A question of some importance to them was whether or not Minty should be invited. For the sake of everyone’s working hours, the party had to be in the evening. Minty would be at home.
“I thought it was supposed to be just family,” Sonovia had said.
“I think of Minty as family.”
“If I didn’t know you inside out, Lafcadio Wilson, I’d sometimes think you fancied Minty.”
Laf was shocked. A man with a rigid moral code, he was horrified by even the fringes of adultery. His biggest nightmare (after untimely death) was that one of his children should be divorced. A bit premature, as Sonovia always said, since so far only one of them was married. “Don’t you be disgusting,” he said severely. “You know how I hate that kind of talk.”
Sonovia always realized when she’d gone too far. She said rather huffily, “It’s your birthday. You do as you like. Maybe you’d like to ask Gertrude Pierce as well.”
Not deigning to reply, Laf went next door with the paper and invited Minty to his party.
She responded in her usual way, without enthusiasm, without saying thank you: “All right.”
“It’ll be just the family but we think of you as family, Minty.”
She nodded. It was as if, he thought, she accepted these things as her right. But she offered him a cup of tea and the kind of biscuit that brought the adjective clean into his mind, it was so pale, thin, and dry. Rather like Minty herself, in fact. It had worried him in the past that she seemed to see things that weren’t there and to talk to unseen people. Now she was calm, like an ordinary person. And when she arrived at the party she was the same, saying a cheerful “Hello” to everyone, helping herself, if cautiously, to food from Sonovia’s lavish buffet, and when Florian turned up an hour earlier than anyone expected, greeting him with “You are a stranger. Haven’t seen you for a long time.”
The conversation turned to the murder of Eileen Dring. Laf had known it would and hoped it wouldn’t. He refused to take part in it and thought his children ought to have known better than to speculate about one rumor that the chief suspects were a married couple in West Hampstead, and another that two young kids were responsible. He deflected Daniel away from it by reverting to the problem he’d first raised with Sonovia weeks before. Ever since then he’d been thinking of it on and off without coming to any conclusion. “Suppose you killed someone without knowing it was wrong? I mean, suppose you-had a sort of delusion that someone wasn’t what they are but was-well, Hitler or Pol Pot, someone like that, and you killed them. Would that be wrong or wouldn’t it?”

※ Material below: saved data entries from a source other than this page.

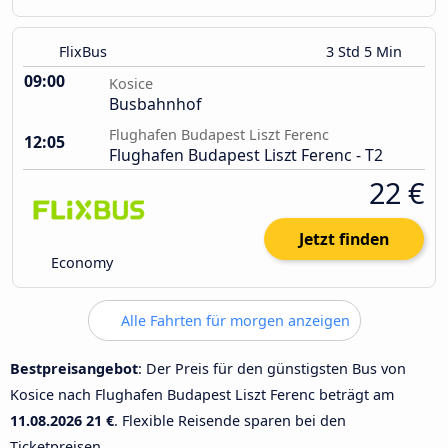
FlixBus
3 Std 5 Min
09:00
Kosice
Busbahnhof
Flughafen Budapest Liszt Ferenc
12:05
Flughafen Budapest Liszt Ferenc - T2
22 €
Jetzt finden
Economy
Alle Fahrten für morgen anzeigen
Bestpreisangebot
: Der Preis für den günstigsten Bus von
Kosice nach Flughafen Budapest Liszt Ferenc beträgt am
11.08.2026
21 €
. Flexible Reisende sparen bei den
Ticketpreisen.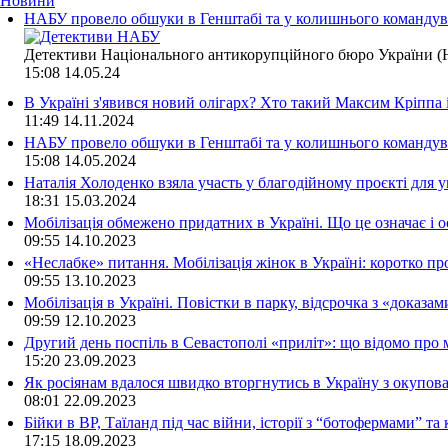
Новини
НАБУ провело обшуки в Генштабі та у колишнього командува
Детективи Національного антикорупційного бюро України (Н
15:08
14.05.24
В Україні з'явився новий олігарх? Хто такий Максим Кріппа
11:49
14.11.2024
НАБУ провело обшуки в Генштабі та у колишнього командува
15:08
14.05.2024
Наталія Холоденко взяла участь у благодійному проєкті для у
18:31
15.03.2024
Мобілізація обмежено придатних в Україні. Що це означає і 
09:55
14.10.2023
«Неслабке» питання. Мобілізація жінок в Україні: коротко пр
09:55
13.10.2023
Мобілізація в Україні. Повістки в парку, відсрочка з «доказа
09:59
12.10.2023
Другий день поспіль в Севастополі «приліт»: що відомо про
15:20
23.09.2023
Як росіянам вдалося швидко вторгнутись в Україну з окупо
08:01
22.09.2023
Бійки в ВР, Таїланд під час війни, історії з “ботофермами” 
17:15
18.09.2023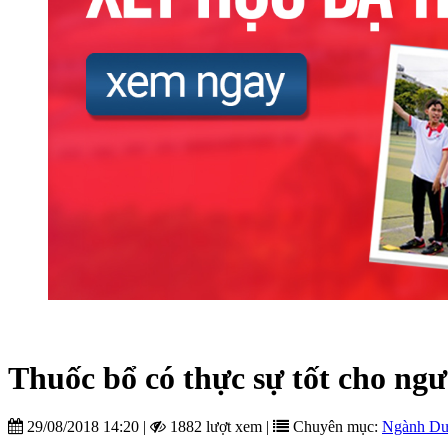
Thuốc bổ có thực sự tốt cho ngư
29/08/2018 14:20
|
1882 lượt xem
|
Chuyên mục:
Ngành D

“What’s brought this on, Dad?”
Why did one’s children, better educated than oneself, always ask that question if one ever dared say something out of the ordinary? Why did they always expect their parents to be mindless idiots? “I don’t know,” he said. “I’ve been thinking a lot about it lately.”

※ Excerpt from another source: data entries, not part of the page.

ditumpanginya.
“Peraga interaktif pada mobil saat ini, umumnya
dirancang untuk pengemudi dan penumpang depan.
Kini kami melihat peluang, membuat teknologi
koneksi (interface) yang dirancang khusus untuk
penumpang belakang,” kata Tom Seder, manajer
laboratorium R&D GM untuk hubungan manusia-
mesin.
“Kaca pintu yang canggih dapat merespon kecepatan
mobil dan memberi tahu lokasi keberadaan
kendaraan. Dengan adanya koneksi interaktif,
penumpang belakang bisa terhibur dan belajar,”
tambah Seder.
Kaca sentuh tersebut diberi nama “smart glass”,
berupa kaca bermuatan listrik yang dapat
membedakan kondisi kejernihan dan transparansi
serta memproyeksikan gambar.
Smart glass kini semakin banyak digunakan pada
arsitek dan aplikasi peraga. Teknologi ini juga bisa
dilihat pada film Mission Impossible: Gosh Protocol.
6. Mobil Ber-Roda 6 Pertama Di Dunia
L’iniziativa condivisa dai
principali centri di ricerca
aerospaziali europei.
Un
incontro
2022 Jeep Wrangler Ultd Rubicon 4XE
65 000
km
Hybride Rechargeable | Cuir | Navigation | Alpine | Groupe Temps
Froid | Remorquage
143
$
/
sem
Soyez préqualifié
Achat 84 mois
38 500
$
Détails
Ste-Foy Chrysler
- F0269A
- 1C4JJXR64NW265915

“Did he know what he was doing,” asked Corinne, “and if he did, did he know it was wrong?”
“Eh?” Laf said.
“It’s a sort of test applied to defendants.”
“But is it wrong?”
“These days a psychiatrist would be called to examine him. And if he hadn’t known what he was doing they’d put him away somewhere in a hospital for the criminally insane. I’d have thought you knew that, Dad. You’re a police officer.”

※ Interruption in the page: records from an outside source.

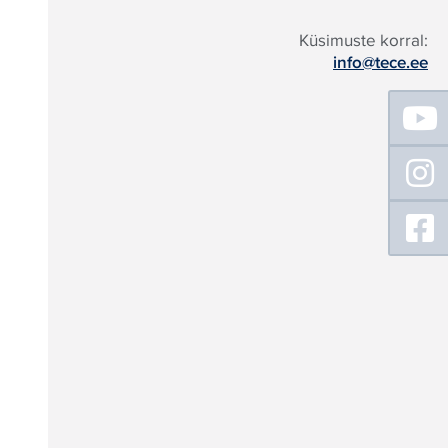
Küsimuste korral:
info@tece.ee
Floating
Sidebar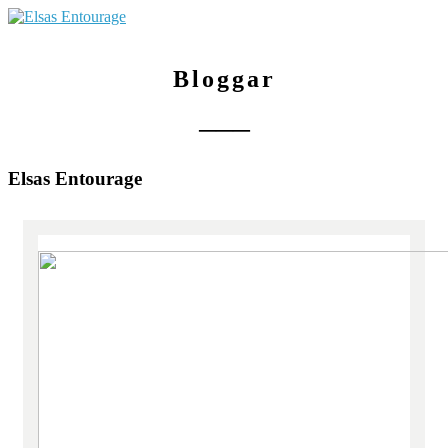
Bloggar
───
Elsas Entourage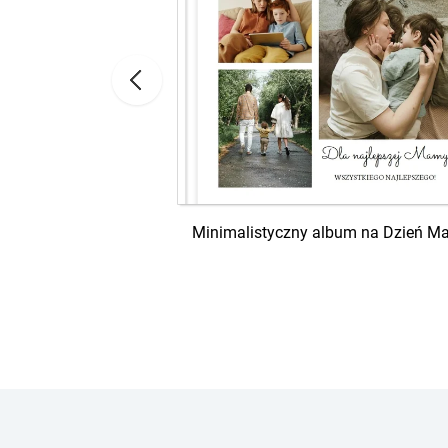
0 urodziny
Minimalistyczny album na Dzień M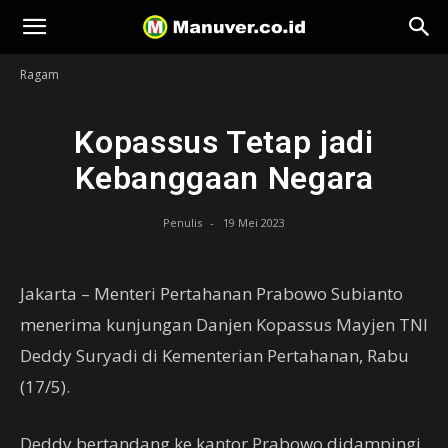
Manuver
Ragam
Kopassus Tetap jadi
Kebanggaan Negara
Penulis
-
19 Mei 2023
Jakarta – Menteri Pertahanan Prabowo Subianto
menerima kunjungan Danjen Kopassus Mayjen TNI
Deddy Suryadi di Kementerian Pertahanan, Rabu
(17/5).
Deddy bertandang ke kantor Prabowo didampingi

Exasperated, Laf said, “I do know it. I’m not asking if he’d have committed a crime. I know about crime. I’m asking if what he did would be wrong. What they used to call a sin. Morally wrong.”
His younger daughter, attracted by something more interesting than the conversation her mother had been having with Minty on the subject of spray starches, had been listening. He turned to her. “You’re doing philosophy at university, Julianna. You ought to know the answer. Would it be wrong?”